In another group of newly pregnant mice, the team used a technique called optogenetics, which uses light to switch on specific neurons, to make the brains of the mouse moms release oxytocin. The researchers timed this stimulation to mimic the pulses of oxytocin seen during nursing.

After five days of this treatment, they removed the mice's uteruses to assess embryonic development. Five of the six mouse mothers had embryos that underwent diapause, as evidenced by a lack of development.

Meanwhile, in a comparison group, pregnant mice who did not have their oxytocin stimulated did not show any signs of diapause.

In another experiment, the team treated early mouse embryos with oxytocin in lab dishes, and that also induced cellular changes consistent with diapause.

Together, the evidence suggested that oxytocin caused embryonic cells to slow their translation of genes into proteins, the researchers reported March 5 in the journal Science Advances. This multistep process involves copying down instructions from DNA into a new molecule, called RNA, that gets shipped to a cell's protein construction sites.

Embryos without oxytocin receptors can still undergo diapause, Chao noted, so there are probably multiple signals that can trigger the pause. However, oxytocin seems to be important for the embryos to survive this arrest.

When the researchers turned off oxytocin receptors in the mouse embryos, they found that only 11% survived diapause, compared with 42% of the embryos with working oxytocin receptors.

This research is an early exploration of the metabolism of early embryos, Chao said. Eventually, a better understanding of these mechanisms might reveal insight into why early miscarriages happen in people and could possibly lead to new fertility treatments.

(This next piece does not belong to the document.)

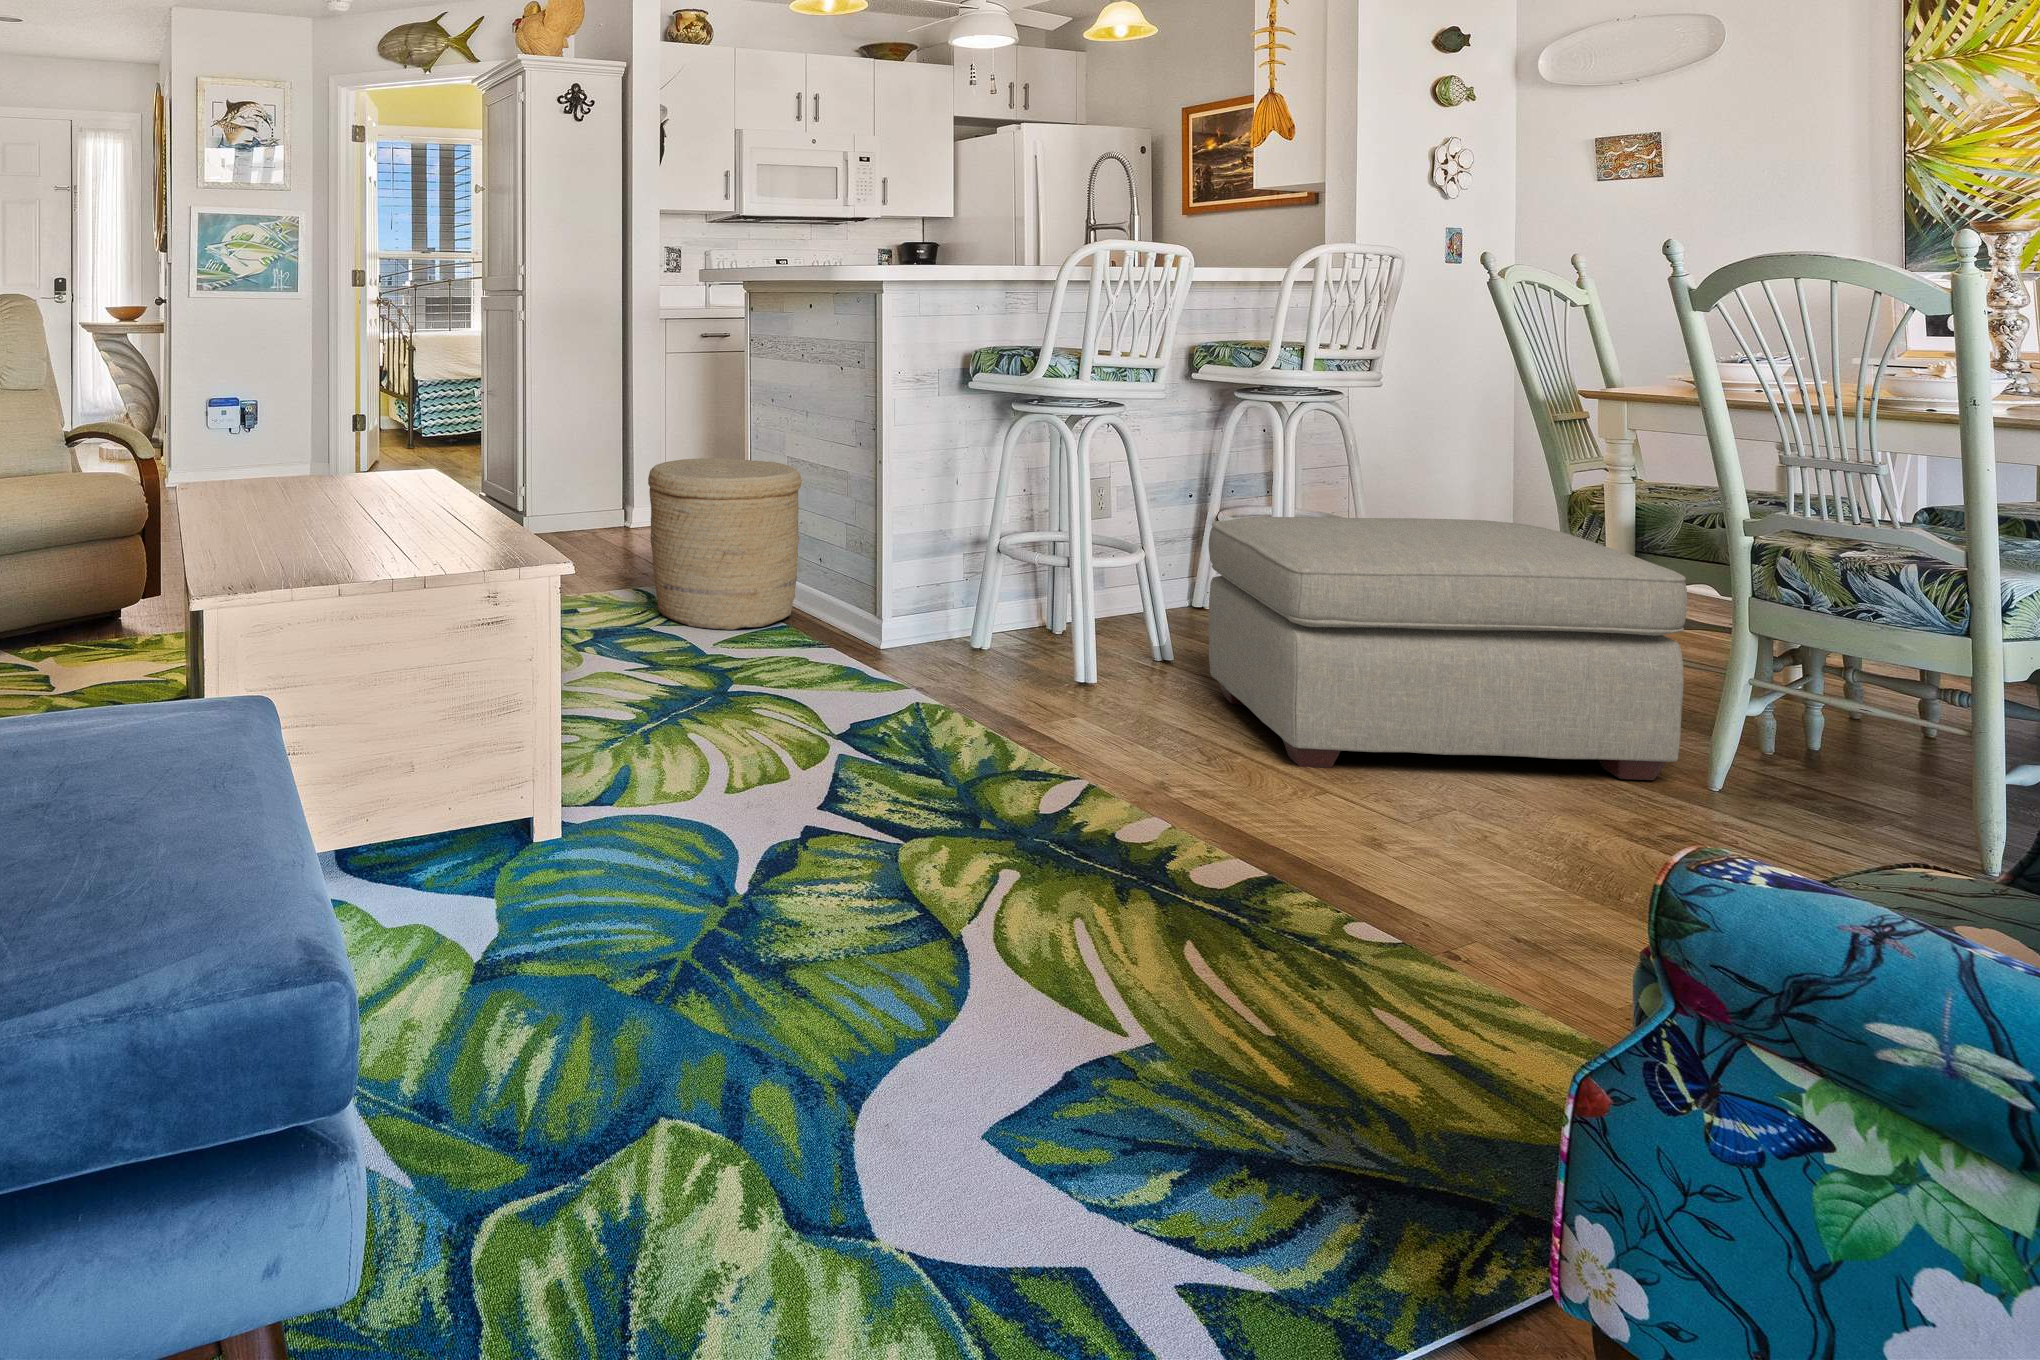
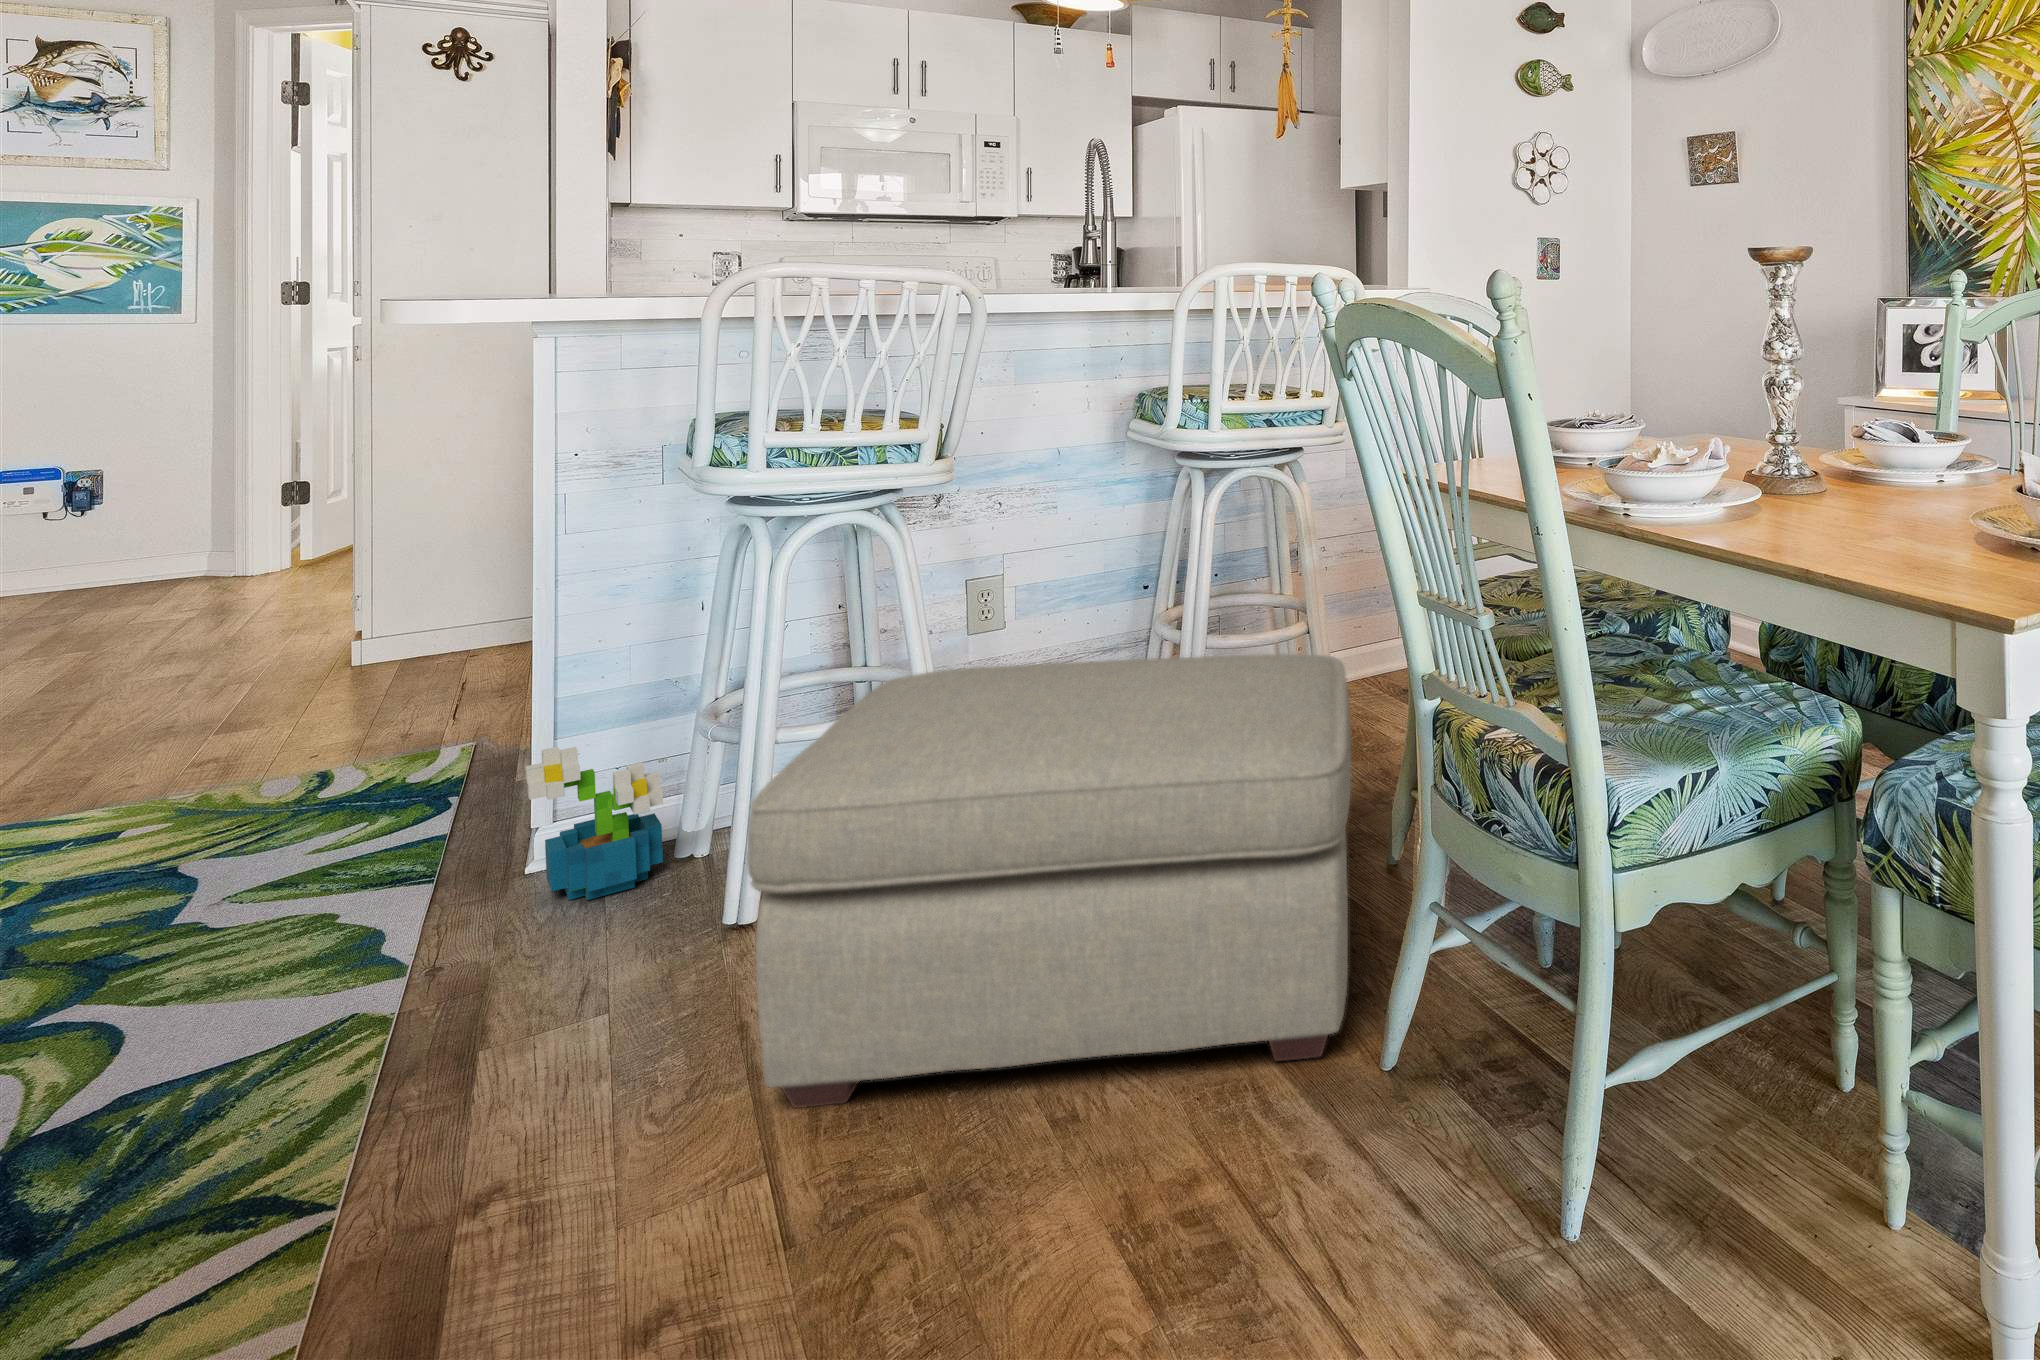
woven basket: present [648,458,802,630] -> none [166,580,489,867]
decorative plant: none [922,561,998,662] -> present [525,747,663,900]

More work will be needed to understand the biochemical steps that lead from oxytocin stimulation to diapause, Chao said.

The new findings could also be helpful for understanding cell survival more generally, Chao added. For example, half of the nerve cells in the early embryo die as the developing nervous system is refined before birth. However, many of the nerve cells that develop in the womb ultimately last a lifetime.

"Later on [in development], you don't want half your cells dying," Chao said, "so we're very interested in what keeps those cells going."